Revista cultural y de cuestiones actuales
Número 719

Centro de gravedad permanente

Texto: Blanca Basanta [Com 20]. Fotografía: Cedida

María José y Pep han vivido el covid-19 no solo como sanitarios, sino desde la experiencia de ver cómo su familia se derrumbaba. Han tenido que aprender a sostenerse mutuamente y, aunque no saben si esto habrá cambiado algo a la sociedad, han comprobado que en el sufrimiento sale reforzado el amor.


La vida no era tan sencilla aquella tarde de sábado. María José [Enf 91] se presentó con su dolor en forma de sonrisa valiente. Aunque llevaba puesta la mascarilla, se intuía por sus ojos. Era una de esas sonrisas con las que se dice «No tengo nada que ofrecer, pero estoy aquí», porque ella es de esa clase de personas que todo lo hacen para darse a los demás. Como cuando en marzo empezaron a llegar pacientes con síntomas respiratorios al centro de salud donde trabaja y se acercó a aquel hombre, confuso y con miedo por si tenía el covid. María José se sentó a su lado y le sostuvo las manos. «Mírame a los ojos —le dijo—. Yo me quedo contigo hasta que venga una ambulancia para llevarte al hospital». 

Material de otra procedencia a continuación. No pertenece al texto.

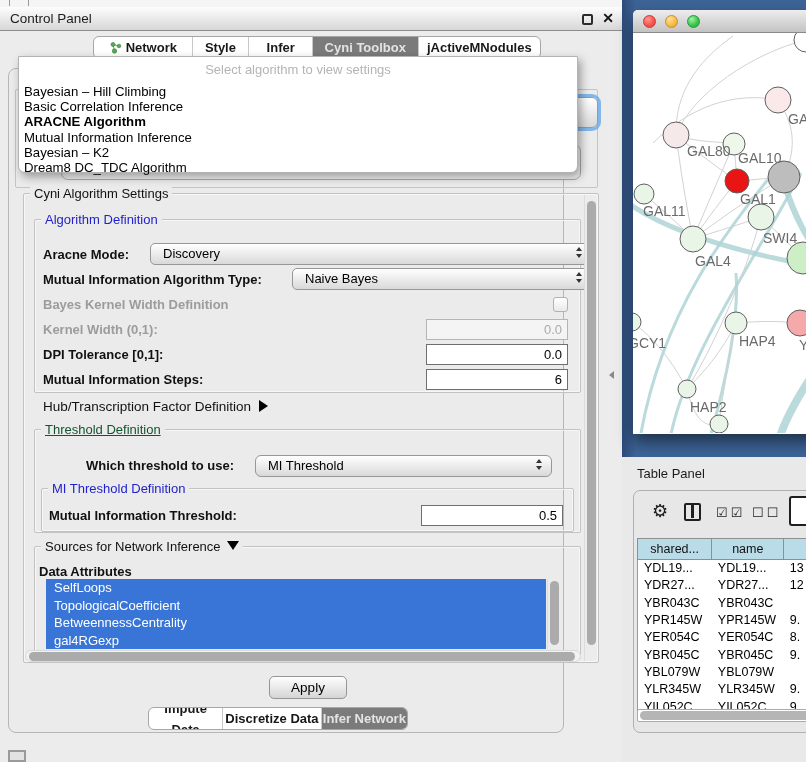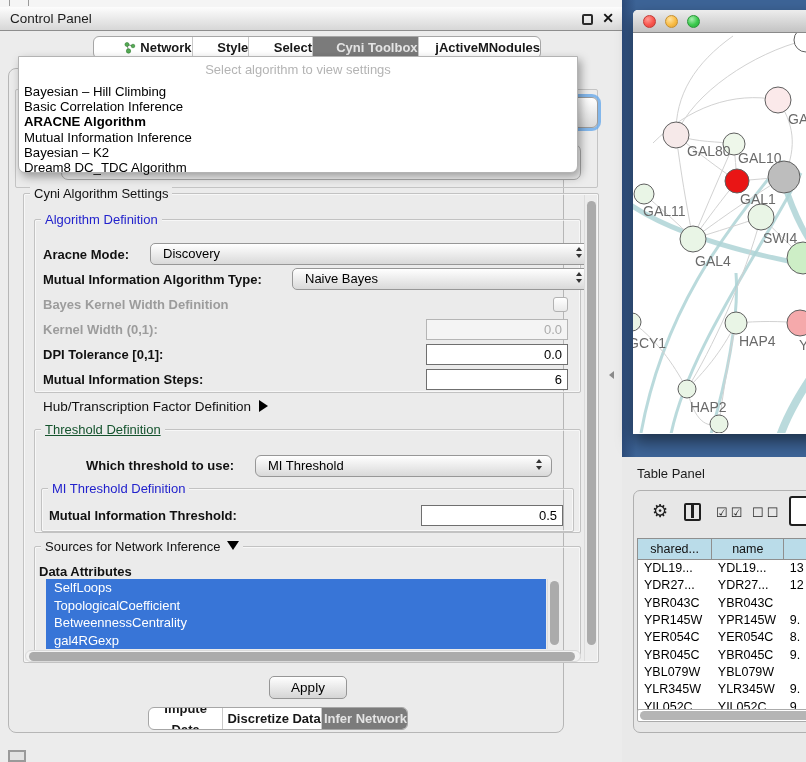"Network" .tabbar .tab { justify-content: flex-end -> center }
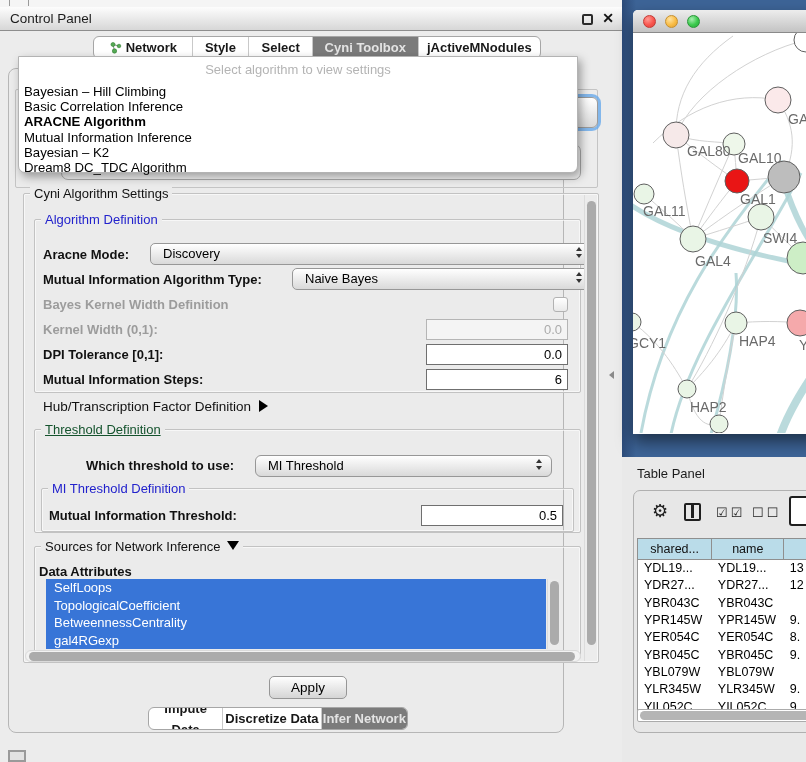"Select" span { text: Select -> Infer }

A María José la acompañaba su marido, Pep. Se conocen desde los quince. Terminaron la carrera, se casaron y se fueron cinco años a la Amazonía para mejorar las condiciones sanitarias de veintiuna comunidades indígenas. La historia de uno es la historia del otro. El dolor de María José estos días también es el de su marido. Él es médico y ella enfermera. Los dos viven con la misma firme vocación de servicio con la que iniciaron sus estudios en la Universidad. Estar con ellos es como presenciar un partido de tenis amistoso donde los puntos suben al mismo lado del marcador. 

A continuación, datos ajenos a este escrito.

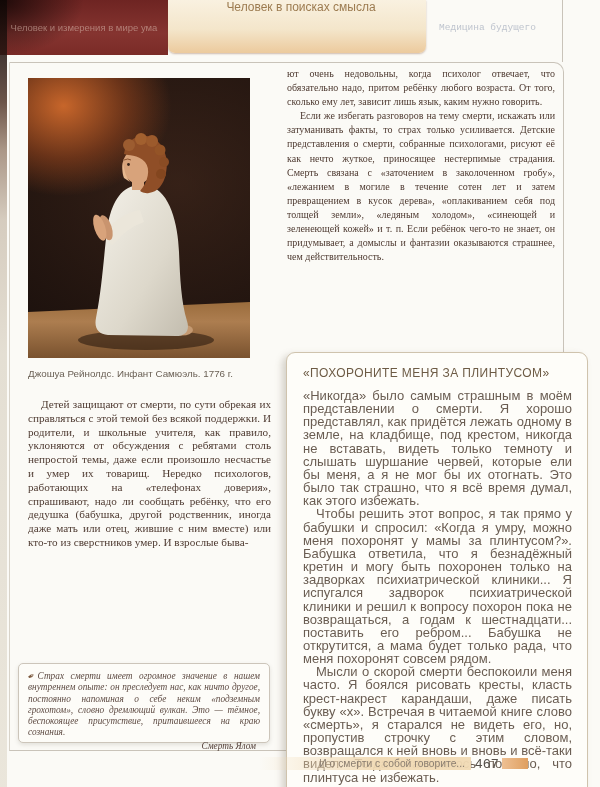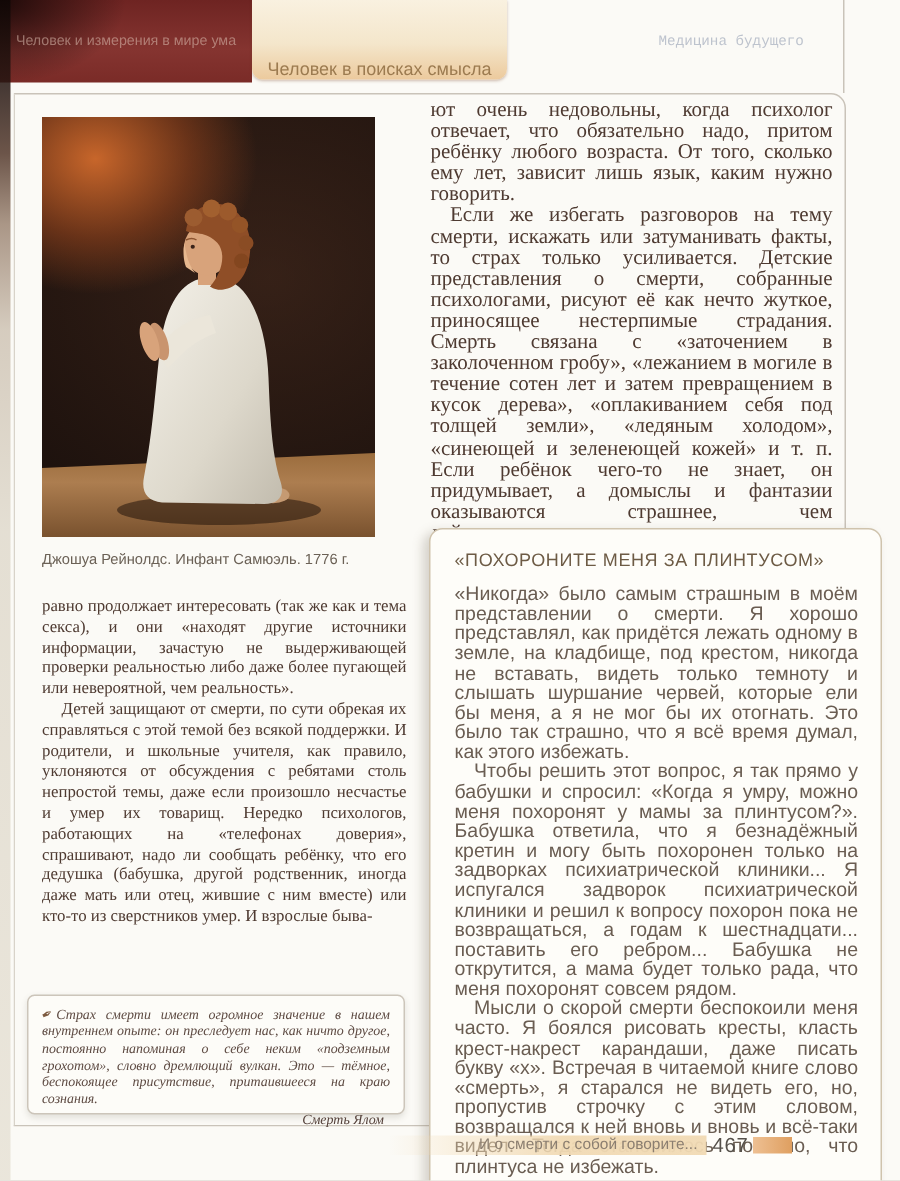"Человек в поисках смысла" .tab-center { align-items: flex-end -> flex-start; padding-left: none -> 8px; width: 170px -> 250px }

Aquel sábado, Pep hablaba cuando María José buscaba en su mirada las palabras para seguir. El 15 de marzo ella empezó a tener tos, aunque el test que le hicieron dio negativo. Atendía a los pacientes, desinfectaba las zonas de trabajo, llegaba tarde a casa y aún se pregunta si podía haber hecho algo más. Su hija María [Med 13] regresó de Colombia, donde trabajaba en un proyecto de cooperación, para incorporarse a un hospital navarro. Le dijo a su madre: «Recuerda que por edad eres grupo de riesgo». Pero María José, olvidando su propio miedo, no dejaba de ir hasta las casas de sus pacientes para asistirles desde el umbral de la puerta. 

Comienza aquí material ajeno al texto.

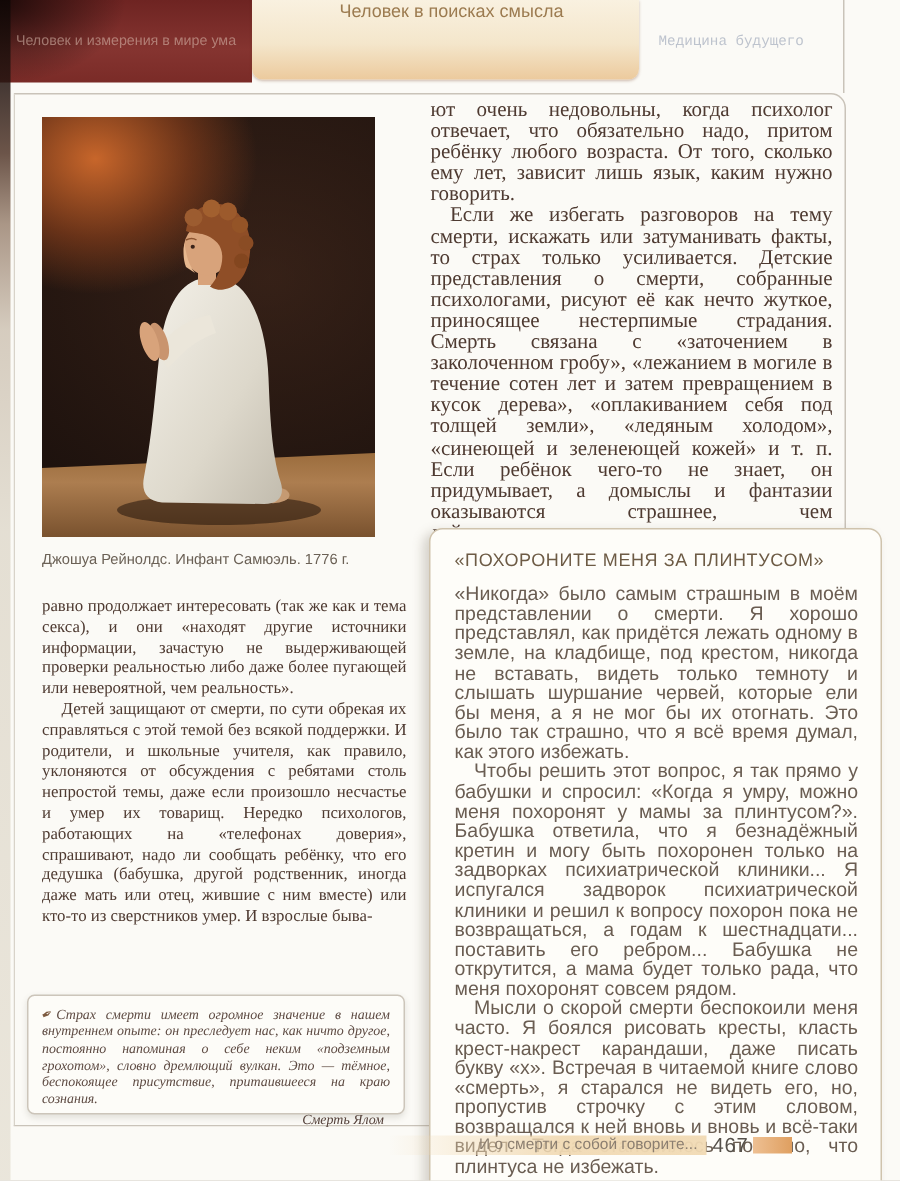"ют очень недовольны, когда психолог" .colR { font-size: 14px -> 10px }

Su hijo Toni [Med 11] volvió de Londres para ocuparse de su abuelo afectado por covid-19. Había mostrado síntomas a mediados de marzo, le pusieron oxígeno domiciliario y estuvo cinco días con cuidados paliativos y tratamiento. No lo ingresaron en ningún hospital. Durante esos días sí que hospitalizaron a la madre de María José, también por coronavirus. Además, el 27 de marzo falleció una tía de ella, y una hermana suya también se contagió y estuvo en el hospital. En casa, a diario, Pep auscultaba a María José, le medía la temperatura y ella tomaba paracetamol. A finales de mes el malestar se acentuó, aparecieron la fiebre y la insuficiencia respiratoria. El 2 de abril tuvo que ir a urgencias ella. «Vi cómo la vida pasaba como una película delante de mis ojos», evoca. El 5 de abril falleció su padre. A los doce días a ella le dieron el alta y llegó el verdadero dolor, el que se carga en el corazón. 

Aquel sábado los ojos de María José permanecieron largo tiempo en alguna otra parte, con sus recuerdos aún sin reposar, porque al volver a casa la vida se había derrumbado sin previo aviso. Le hieren las despedidas que no hubo: «No estoy enfadada con el mundo, pero no sé si mi historia va a sumar o a quitar algo a lo que ha sucedido».